A disclaimer for my English as a Second Language readers: “humble pie” is an expression in the English language meaning “to face humiliation and subsequently apologize for a serious mistake”. No – it’s not an actual dessert.
I digress. In all seriousness, I can say that I’ve always felt I relate well to all kinds of people. What’s pretty comical about that statement is that I’m an introvert. People that have met me “in real life” are typically shocked by that admittance. Allow me to explain… I’m not shy. I’m not afraid of people. Yes…I am a public speaker and don’t mind sharing before a crowd. But…here’s where the introverted part of me really shows up…I get renewed and reenergized by alone time. While I truly love people, my energy is sapped when I have to be around people for too long and don’t get quality quiet time alone.
I digress again. Back to the relating to people statement. In my childhood, I had friends in “all crowds”. I was not a clique person. While I hung out mostly with people I had the most classes with or did extracurricular activities with (at least by the time I was in high school), I truly had friends from all walks of life. That was something that actually made me happy. I have always loved humanity and can typically find something good in all people. It also didn’t hurt that I came from a background of dysfunction and abuse and learned early on to treat people with respect and love, because you never know what they might be secretly dealing with.
As I grew older and entered the world of adulthood, I felt I maintained that sense of character…always trying to cheer for the underdog, to be compassionate towards those not deserving of compassion, and to not pass judgment on anyone. I felt I carried out that role well. At least, that’s what I thought.
It wasn’t until I experienced my first (and hopefully only) piece of humble pie did the Lord truly reveal the ugliness of my heart. It’s easy to say I’m one way, but what do I secretly think about that person? You know the type?
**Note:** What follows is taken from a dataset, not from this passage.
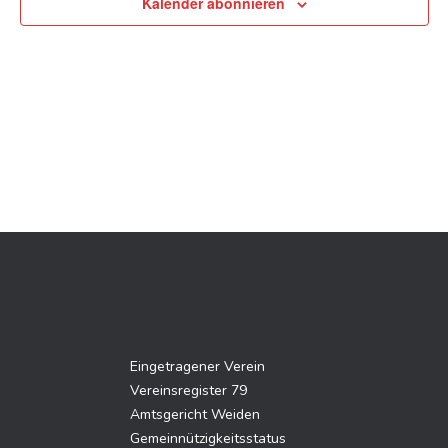
Kalender abonnieren
Eingetragener Verein
Vereinsregister 79
Amtsgericht Weiden
Gemeinnützigkeitsstatus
Perhaps it’s…
*the person waiting on the street corner with a cardboard sign
*the single mom or dad in line at the grocery store paying for groceries with food stamps only to follow the food stamp purchase with a cash purchase for alcohol and cigarettes
*the child in your son or daughter’s classroom who continually brings your child to tears with crass comments
*the angry senior citizen working in the fast food drive-thru well past the “normal” retirement age
*the group of moms who get together for weekly playdates with their toddlers to gossip about why you can’t join them again
*the family who always shows up late for every event with another lame excuse for their tardiness
Maybe you’ve never secretly judged anyone in the above examples, but perhaps you can think of another example that better fits what I’m trying to get across. We all do it. Admit it. Maybe not routinely, but we all judge people who aren’t like us. We make pre-conceived opinions about why a person does what they do, why they behave the way they do, what they could have done differently to avoid a situation they now find themselves in. We also make “I’ll never…” statements. You know the ones. “I may do ______ (you fill in the blank), but I’ll never do ________ (again, fill in the blank).” I’ve done it too. And recently, I found myself face-to-face with a situation I just knew I’d never personally experience. That’s when I ate the humble pie.
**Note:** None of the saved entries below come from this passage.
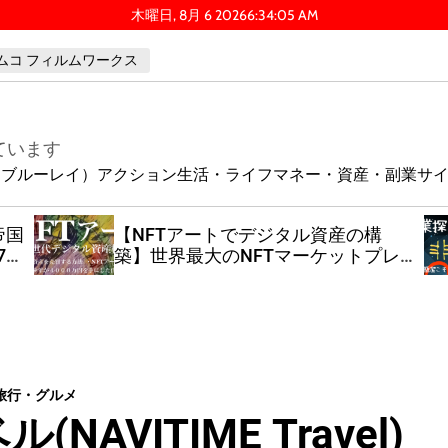
木曜日, 8月 6 2026
6
:
34
:
05
AM
ムコ フィルムワークス
ています
ay（ブルーレイ）
アクション
生活・ライフ
マネー・資産・副業
サ
の構
「#副業探してます」界隈で非常識に
トプレ
荒稼ぎした”知恵勝ち”戦略
法
旅行・グルメ
AVITIME Travel)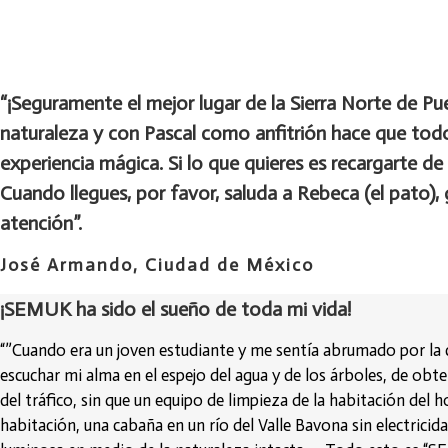
“¡Seguramente el mejor lugar de la Sierra Norte de Pu
naturaleza y con Pascal como anfitrión hace que todo
experiencia mágica. Si lo que quieres es recargarte de e
Cuando llegues, por favor, saluda a Rebeca (el pato), 
atención”.
José Armando, Ciudad de México
¡SEMUK ha sido el sueño de toda mi vida!
“”Cuando era un joven estudiante y me sentía abrumado por la c
escuchar mi alma en el espejo del agua y de los árboles, de obte
del tráfico, sin que un equipo de limpieza de la habitación del 
habitación, una cabaña en un río del Valle Bavona sin electricid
God graciously and mercifully reminded me that this sanctification process is tough work. He can’t fully use me – at least not in the way He intends to – until I come to the end of myself. I ate the humble pie. I came face-to-face with my ugliness. I had to repent of my sinful nature…of the pride still living inside me, and it was then God spoke to my heart,
And now, my daughter, we can really get to work. My plans for you have only just begun.
I caution you, with love…to never say never. Just when you think you’ll never find yourself in a specific situation is the exact time God might choose to show you otherwise. Allow me to spare you the heartache of eating that humble pie. But, if you have already eaten it, just know there is still hope. God hasn’t given up on you, so you shouldn’t give up on yourself. Repent of your sin, graciously accept whatever “punishment” might come as a penalty for your sin, dust yourself off, and walk forward in victory, because the battle has already been won!